In this large population-based cohort study of older adults, we found that receiving a new NSAID prescription (with a supply >14 days) was associated with a higher 30-day risk of AKI and hyperkalemia compared with no prescription NSAID use. However, absolute 30-day risks of AKI and hyperkalemia after NSAID initiation were low (<1%). Since only 15% of people received serum creatinine and potassium tests within a 30-day follow-up, the true incidence of AKI and hyperkalemia in this population is likely higher. We also found that NSAID users did not have a higher risk of 30-day mortality. This was likely because the majority of the adverse outcomes were mild: 79% of AKI events were stage 1 and 63% of people with hyperkalemia had serum potassium values from 5.5  to 6 mEq/L. Therefore, prescription NSAID use may be safe for many older adults, but given the higher relative risk, providers should still use caution and assess individual risk when considering NSAID prescriptions for older adults.

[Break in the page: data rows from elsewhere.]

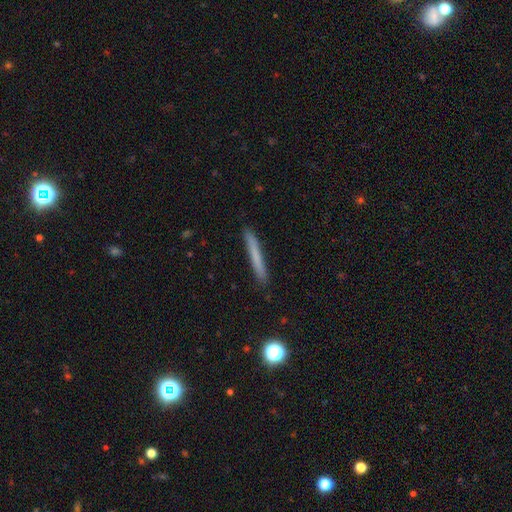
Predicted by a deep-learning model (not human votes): Overall: smooth (68%). How rounded: cigar-shaped (96%). Merging: none (89%).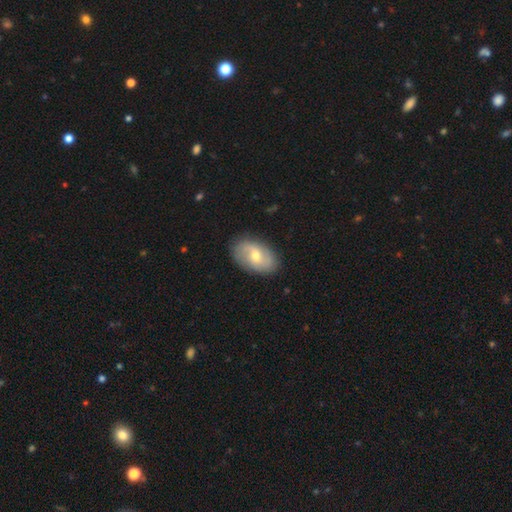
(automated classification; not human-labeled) Morphology: type=featured or disk (56%); edge-on=no (95%); bar=no (48%); spiral arms=yes (77%); bulge=moderate (55%); merging=none (84%).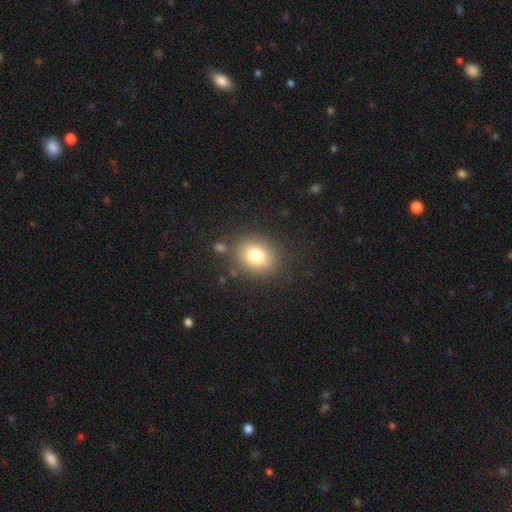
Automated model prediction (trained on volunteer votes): The model was most divided on "how rounded": round: 52%, in between: 47%, cigar-shaped: 1%. More confident: merging — none (82%); smooth or featured — smooth (81%).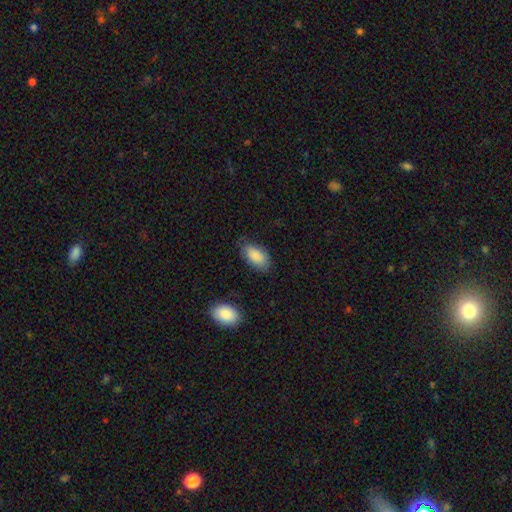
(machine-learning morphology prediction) Smooth or featured?
  - smooth: 87% *
  - featured or disk: 7%
  - star or artifact: 7%
How rounded?
  - in between: 93% *
  - cigar-shaped: 4%
  - round: 3%
Merging?
  - none: 74% *
  - minor disturbance: 20%
  - major disturbance: 4%
  - merger: 2%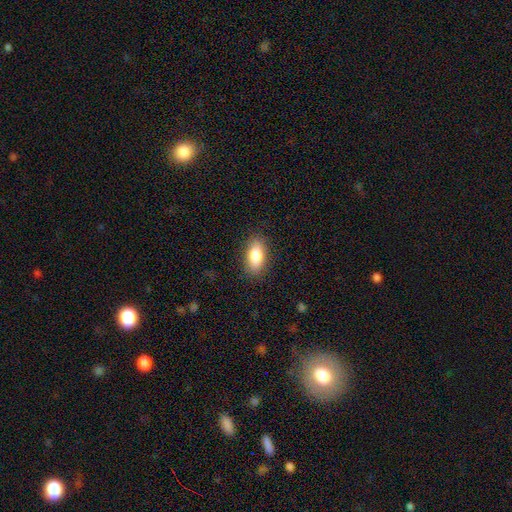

A systematic review and meta-analysis by Zhang et al. [13], examining 1.6 million people from 10 case–control studies, showed that NSAID use versus nonuse was associated with 70% greater odds of developing AKI [13]. Similarly, we found a 40% greater relative risk of AKI with NSAID use compared with nonuse. A recent population-based retrospective cohort study from Ontario, Canada of older patients with CKD, congestive heart failure or hypertension found a new NSAID prescription compared with no such prescription was not associated with a higher risk of hospitalization with AKI, hospitalization with hyperkalemia or death within 30 days of prescription date [46]. However, these authors used diagnosis codes to define hospitalization with AKI and hyperkalemia, which are known to have low sensitivity compared with laboratory data [47, 48].

The association between NSAID use and hyperkalemia is less consistent in the literature. Two large case–control studies comparing NSAID use versus no use found opposing results [14, 16]. Our large population-based cohort study helps remove some of the uncertainty of hyperkalemia risk, as we found that NSAID use was associated with a 50% increased risk of developing hyperkalemia.

Clinical guidelines recommend that patients with CKD avoid NSAIDs [2–6]. In our study, baseline eGFR did not significantly modify the relative association between NSAID use and AKI risk. Consistent with our findings, Zhang et al. [13] also found that patients with CKD had a similar relative risk of AKI with NSAID use compared with the general population. However, patients with lower baseline eGFR have the highest absolute increase in AKI risk with NSAID use.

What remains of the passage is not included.